Left-hander Andrew Heaney shows promise in first start with Angels

Left-hander Andrew Heaney shows promise in first start with Angels
Angel rookie pitcher Andrew Heaney faces the Houston Astros during the first inning of a game Wednesday at Angel Stadium (Mark Boster / Los Angeles Times)

Andrew Heaney entered his first spring training with the Angels hoping to win the fifth rotation spot but wound up pitching his way to triple-A, going 1-2 with a 7.03 earned-run average in six exhibition games in which he allowed 19 runs and 29 hits, struck out 19 and walked 10 in 24 1/3 innings.

The 24-year-old left-hander's numbers weren't that much better at Salt Lake, where he was 6-2 with a 4.71 ERA in 14 starts and had a 7.81 ERA in his last five games before the Angels called him up to start Wednesday against the Houston Astros.

The numbers, Manager Mike Scioscia said, did not tell the whole story.

"There's a statistical part of the Pacific Coast League that you have to take into consideration," Scioscia said, alluding to the many hitter-friendly parks in the league, "so we obviously rely very heavily on what our coaches see.


"I think Andrew, from the reports we have, has executed pitches much better than his numbers show, and hopefully it will add up to a well-pitched game. ... We think he's ready for the challenge of the major leagues. It's been brewing for a while. He's been knocking on our door, and he's ready to take this opportunity."
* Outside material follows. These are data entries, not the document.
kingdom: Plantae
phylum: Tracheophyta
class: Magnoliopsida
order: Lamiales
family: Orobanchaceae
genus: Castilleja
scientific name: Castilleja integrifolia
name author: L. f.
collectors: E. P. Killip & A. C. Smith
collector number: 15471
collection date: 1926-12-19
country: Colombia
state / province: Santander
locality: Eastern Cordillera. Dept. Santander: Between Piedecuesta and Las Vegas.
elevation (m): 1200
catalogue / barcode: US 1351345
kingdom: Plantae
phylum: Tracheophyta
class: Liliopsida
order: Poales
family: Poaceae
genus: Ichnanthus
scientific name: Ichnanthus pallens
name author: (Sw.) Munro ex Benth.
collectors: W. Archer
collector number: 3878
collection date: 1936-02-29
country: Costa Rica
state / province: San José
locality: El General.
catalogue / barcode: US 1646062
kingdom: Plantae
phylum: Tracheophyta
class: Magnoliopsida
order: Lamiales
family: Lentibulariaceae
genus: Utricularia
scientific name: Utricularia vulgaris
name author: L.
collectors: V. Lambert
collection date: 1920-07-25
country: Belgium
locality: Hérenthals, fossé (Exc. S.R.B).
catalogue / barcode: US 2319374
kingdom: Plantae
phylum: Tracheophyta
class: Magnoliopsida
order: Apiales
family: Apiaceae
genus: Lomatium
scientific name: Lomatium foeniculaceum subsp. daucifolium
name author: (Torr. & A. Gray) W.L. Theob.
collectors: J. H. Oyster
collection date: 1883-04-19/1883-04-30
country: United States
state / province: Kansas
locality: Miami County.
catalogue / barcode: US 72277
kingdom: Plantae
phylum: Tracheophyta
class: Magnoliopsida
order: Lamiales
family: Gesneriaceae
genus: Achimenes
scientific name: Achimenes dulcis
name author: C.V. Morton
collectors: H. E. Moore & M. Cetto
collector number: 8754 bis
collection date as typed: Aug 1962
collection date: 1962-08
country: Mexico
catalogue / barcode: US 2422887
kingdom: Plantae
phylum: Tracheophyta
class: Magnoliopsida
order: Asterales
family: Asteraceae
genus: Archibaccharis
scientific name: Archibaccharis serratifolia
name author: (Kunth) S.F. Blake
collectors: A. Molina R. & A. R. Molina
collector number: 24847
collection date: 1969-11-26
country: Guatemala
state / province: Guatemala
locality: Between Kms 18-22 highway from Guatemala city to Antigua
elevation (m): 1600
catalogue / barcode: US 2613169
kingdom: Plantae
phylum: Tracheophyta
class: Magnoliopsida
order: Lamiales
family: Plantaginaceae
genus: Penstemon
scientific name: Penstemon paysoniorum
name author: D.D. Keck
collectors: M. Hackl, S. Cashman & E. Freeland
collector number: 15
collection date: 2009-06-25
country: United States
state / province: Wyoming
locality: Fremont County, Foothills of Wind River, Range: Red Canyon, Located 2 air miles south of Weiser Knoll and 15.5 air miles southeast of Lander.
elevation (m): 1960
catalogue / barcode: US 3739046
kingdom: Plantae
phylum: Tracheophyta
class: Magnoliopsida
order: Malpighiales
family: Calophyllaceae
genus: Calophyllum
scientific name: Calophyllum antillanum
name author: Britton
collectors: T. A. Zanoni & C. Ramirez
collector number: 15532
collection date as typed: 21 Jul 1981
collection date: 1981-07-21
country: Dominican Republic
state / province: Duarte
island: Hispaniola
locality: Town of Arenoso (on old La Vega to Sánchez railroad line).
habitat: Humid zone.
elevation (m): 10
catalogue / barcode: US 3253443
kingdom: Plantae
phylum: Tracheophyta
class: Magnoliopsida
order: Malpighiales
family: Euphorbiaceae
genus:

Heaney, acquired from the Dodgers via the Miami Marlins for second baseman Howie Kendrick last December, certainly looked ready Wednesday, allowing one run and four hits in six innings, striking out five and walking one in the Angels' 2-1, 13-inning victory.

He didn't get the win but showed that the adjustments he made with pitching coach Mike Butcher, roving pitching instructor Marcel Lachemann toward the end of spring training and the work he put in with triple-A pitching coach Erik Bennett this season have helped.

"This is the guy I know our scouting department and [General Manager] Jerry Dipoto hoped we’d see this spring,” Scioscia said. “He wasn’t quite where he needed to be, but he went to Salt Lake and worked hard.

He wasn't finishing his delivery and getting out front like he had been a couple years ago. They looked at video of when he was throwing the ball well. He's much closer to that delivery that produces the stuff we're seeing now, and that's encouraging."

Heaney, who went 0-3 with a 5.83 ERA in seven games for the Marlins last season, took the roster spot of outfielder Alfredo Marte, who was optioned to triple-A after Tuesday night, and the rotation spot of Jered Weaver, who went on the disabled list because of left-hip inflammation on Sunday.

Heaney will get at least one more start, Tuesday night against the New York Yankees, but with off days on July 2 and July 6, the Angels won’t need a fifth starter again until July 11. But Heaney could force his way into the picture with another strong performance Tuesday.

"I probably didn't make the greatest impression in spring training, but I felt like I finished on a high note," Heaney said, referring  to the 5 1/3 no-hit innings he threw in an April 3 exhibition game against the Dodgers.

"I tried to take that to Salt Lake and pitch well. I had my ups and downs there, but now that I'm here, I just want to prove that I can stay."

Matt Shoemaker is 4-5 with a 5.20 ERA and has allowed more homers (15) in 13 starts this season than he did in all of 2014, when he went 16-4 with a 3.04 ERA and gave up 14 homers in 27 games, 20 of them starts.

The right-hander was originally scheduled to pitch Wednesday but had his start pushed to Friday to "hopefully refine a couple of things," Scioscia said. "He's trying to get his fastball in good spot."

And Weaver wasn’t exactly a Cy Young Award candidate when he went on the DL—the veteran right-hander is 4-8 with a 4.75 ERA with 16 homers allowed.

"Any time a young player gets an opportunity and performs well, it bodes well for him to continue to get opportunities," Scioscia said. "Our rotation isn't mapped out to the end of the year. There are some things that are fluid, and we'll see how Andrew fits in."